Two vast and trunkless legs of stone
The actual post card on which Percy Bysshe Shelley based his immortal poem, Ozymandias.
Suez Canal
Picked this one up in Cairo. The message on the other side is two lines long:"Had a good voyage. Am just beginning to realize I am in the way." It might as well be signed "yours, the British Empire."
Grand Tetons Chapel
This is the closest thing I have to a picture of god, at the moment. I once spent a night by myself in a log cabin in Grand Teton State Park and in the morning I found a mother moose and her calf grazing out front. That was certainly a holy moment, but this is a much more evocative image. (Thanks S. Lish)
Elephant
From my Dad's collection: this thing used to be in Atlantic City. It's here on my web site as a placeholder for a card I lost or, rather, left behind. That one was a black and white shot of an elephant with a silk scarf draped over it.
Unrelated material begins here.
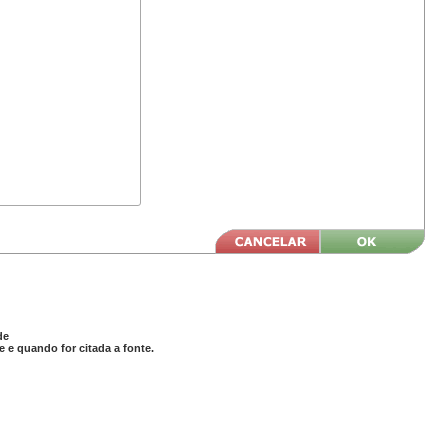
de
 e quando for citada a fonte.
The previous occupant of a cubicle I once sat in had left it there, so I did the same when I moved on. I sometimes think that if I had kept it everything that followed would have come out differently.
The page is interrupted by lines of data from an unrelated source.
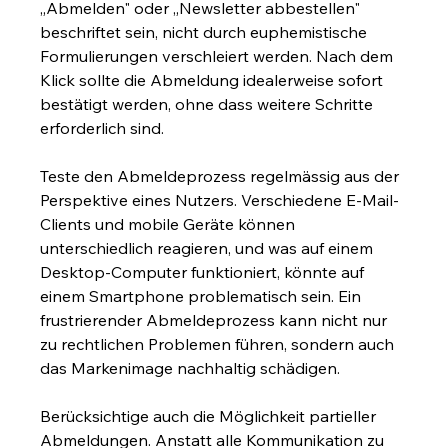
„Abmelden" oder „Newsletter abbestellen" 
beschriftet sein, nicht durch euphemistische 
Formulierungen verschleiert werden. Nach dem 
Klick sollte die Abmeldung idealerweise sofort 
bestätigt werden, ohne dass weitere Schritte 
erforderlich sind.
Teste den Abmeldeprozess regelmässig aus der 
Perspektive eines Nutzers. Verschiedene E-Mail-
Clients und mobile Geräte können 
unterschiedlich reagieren, und was auf einem 
Desktop-Computer funktioniert, könnte auf 
einem Smartphone problematisch sein. Ein 
frustrierender Abmeldeprozess kann nicht nur 
zu rechtlichen Problemen führen, sondern auch 
das Markenimage nachhaltig schädigen.
Berücksichtige auch die Möglichkeit partieller 
Abmeldungen. Anstatt alle Kommunikation zu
World's Worst Confectionary
I made my family drive much too far into Southern Indiana because this place sounded so perfect in the guidebooks. They served only melted American cheese on white bread, prepared on a George Foreman. The dead flies on the cement wedding cake in the window should have tipped us off, or maybe the festoons of fully occupied No-pest Strips that led to the kitchen. Looks great in the picture, though, doesn't it?
Hibbing High School
Bob Dylan's High School.
Sagamore Hill Bathroom
Teddy Roosevelt's Bathtub.
Avalon
It's a movie theatre on Catalina Island. The building it's in looks like a wedding cake. When I was there, all that was playing was "Scrooged" with Bill Murray, which I'd already seen twice but how could I pass up the opportunity to watch a movie in this place?
Cape Cod
Until I was nine, my family went to Wellfleet in the summer. Although I have nothing but happy memories, this image produces a chthonic jerk of recognition: that kid is hopping mad!
Ryoanji Temple Garden
Sadly, I have never been here, but until at least 1981 there was a replica at the Brooklyn Botanic Gardens where I spent many hours. For my money, it was one of New York City's greatest outdoor attractions. You had to go through a little wooden turnstile and take off your shoes at the entrance and they gave you paper slippers to put on over your socks.
Sponge Fisherman
I once went on vacation to Cedar Key, Florida by myself. I was the only guest in the hotel and it was too cold to sit outdoors and read so I drove south almost 100 miles to Tarpon Springs. I thought I remembered my grandmother mentioning it, once. The only notable thing there was the sponge-fishing museum (SPONGEORAMA, in faux-greek letters), which was full of things like this photograph: sad, beautiful, painfully sincere.
El Posito
I love that there is a shrine in the basement of a church in Chimayo, New Mexico (not on a major road, not particularly near Santa Fe or Taos) that is, essentially, a dirt hole. What I love even more is that there is a post card of the thing.
World Famous Hairpin Turn
I have four different versions of this view -- different times of day, styles of coloration, eras, etc. I saw them in a flea market and was certain that I knew the spot. Sure enough, it's a stretch of road is not far from where I went to summer camp. Anyway, it's “world famous,” it says so on the back of the card.
Salt Beds
If I could write a poem, it would look like this. Note the attached bag of actual salt.
Mule Deer
What's wrong with this picture? After intense scrutiny, all I can say is there's something weird about the light. I guess my favorite part is that he's walking away. Go deer go.
Gibson's Bakery
Gibson's was the second-best donut shop in Oberlin, Ohio, where I went to college. I bought this post card on a drive across country in 1999, during which I learned that you can now buy booze in Oberlin and that the best donut shop went out of business. But look at the way the lamps glow. You can have this image of the place on a snowy night for under a dollar and it beats the hell out of any mug, sweatshirt, ring, or bumper sticker, if you ask me.